• _PROBLEM TO WORK ON_
Beginning with the line that contains "Figure 7. Single-valued" in the material below, print each line exactly until the line that contains "FIGURE 3 Receiver" has been printed, then stop.

• _GIVEN DATA_
* * *
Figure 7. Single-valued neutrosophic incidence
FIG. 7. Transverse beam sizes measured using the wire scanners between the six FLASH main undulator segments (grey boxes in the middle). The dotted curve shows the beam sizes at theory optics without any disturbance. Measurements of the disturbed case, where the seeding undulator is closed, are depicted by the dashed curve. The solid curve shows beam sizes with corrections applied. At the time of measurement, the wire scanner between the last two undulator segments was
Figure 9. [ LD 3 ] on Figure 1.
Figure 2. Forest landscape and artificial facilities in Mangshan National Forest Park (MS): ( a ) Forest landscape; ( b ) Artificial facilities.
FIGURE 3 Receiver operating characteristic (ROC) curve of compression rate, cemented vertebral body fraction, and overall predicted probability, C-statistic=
* * *
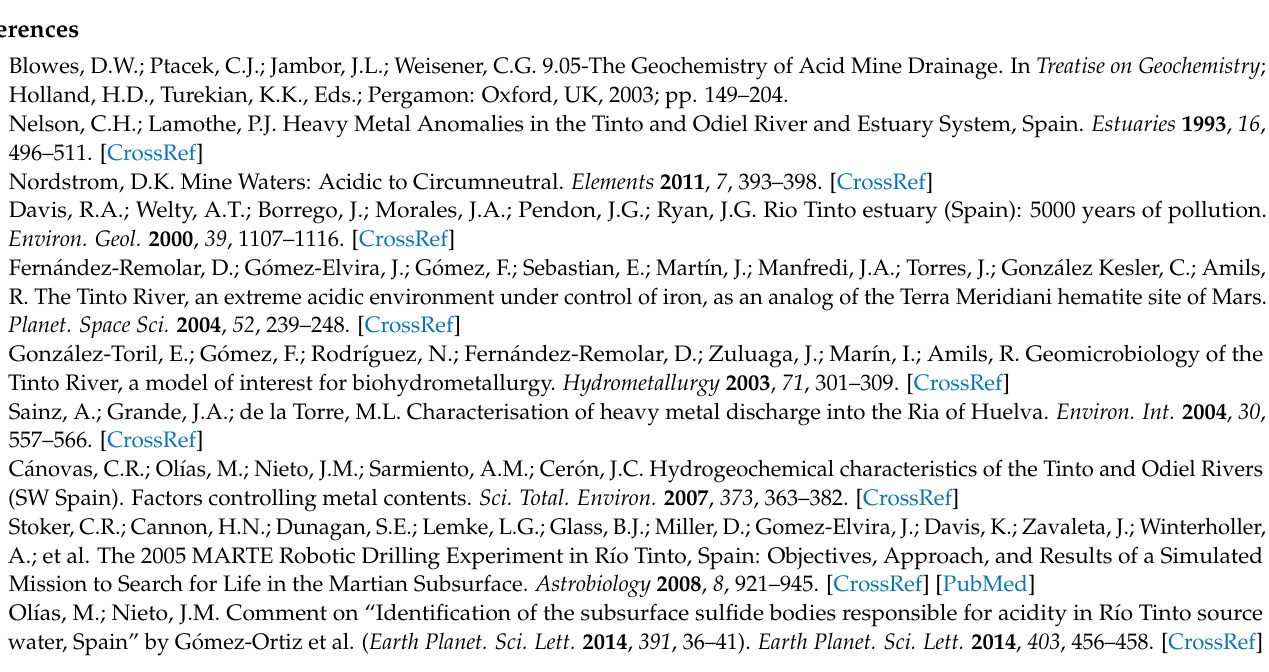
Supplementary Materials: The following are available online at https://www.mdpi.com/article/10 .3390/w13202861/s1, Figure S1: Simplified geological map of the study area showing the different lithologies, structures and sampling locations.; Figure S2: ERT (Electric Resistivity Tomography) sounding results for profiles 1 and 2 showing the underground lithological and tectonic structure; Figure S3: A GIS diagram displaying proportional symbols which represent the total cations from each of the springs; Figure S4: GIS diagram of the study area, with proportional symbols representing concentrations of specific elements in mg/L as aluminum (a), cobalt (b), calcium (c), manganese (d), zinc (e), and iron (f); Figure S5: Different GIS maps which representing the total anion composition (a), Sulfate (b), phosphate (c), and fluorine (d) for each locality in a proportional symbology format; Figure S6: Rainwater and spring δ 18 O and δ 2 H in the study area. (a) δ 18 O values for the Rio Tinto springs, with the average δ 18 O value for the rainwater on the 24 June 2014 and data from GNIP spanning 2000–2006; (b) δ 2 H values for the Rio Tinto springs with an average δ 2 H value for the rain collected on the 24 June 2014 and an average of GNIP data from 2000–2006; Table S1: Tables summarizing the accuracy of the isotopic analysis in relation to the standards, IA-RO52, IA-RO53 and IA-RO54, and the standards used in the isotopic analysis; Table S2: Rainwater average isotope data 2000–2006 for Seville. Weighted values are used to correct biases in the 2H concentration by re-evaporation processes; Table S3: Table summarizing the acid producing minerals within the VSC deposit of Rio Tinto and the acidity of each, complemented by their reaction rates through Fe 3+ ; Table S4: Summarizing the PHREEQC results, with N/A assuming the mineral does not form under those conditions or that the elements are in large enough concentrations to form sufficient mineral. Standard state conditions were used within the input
* * *
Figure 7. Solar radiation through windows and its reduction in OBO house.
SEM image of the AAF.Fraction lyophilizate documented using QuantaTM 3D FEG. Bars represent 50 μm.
* * *
• _ANSWER TO THIS PROBLEM_
Figure 7. Single-valued neutrosophic incidence
FIG. 7. Transverse beam sizes measured using the wire scanners between the six FLASH main undulator segments (grey boxes in the middle). The dotted curve shows the beam sizes at theory optics without any disturbance. Measurements of the disturbed case, where the seeding undulator is closed, are depicted by the dashed curve. The solid curve shows beam sizes with corrections applied. At the time of measurement, the wire scanner between the last two undulator segments was
Figure 9. [ LD 3 ] on Figure 1.
Figure 2. Forest landscape and artificial facilities in Mangshan National Forest Park (MS): ( a ) Forest landscape; ( b ) Artificial facilities.
FIGURE 3 Receiver operating characteristic (ROC) curve of compression rate, cemented vertebral body fraction, and overall predicted probability, C-statistic=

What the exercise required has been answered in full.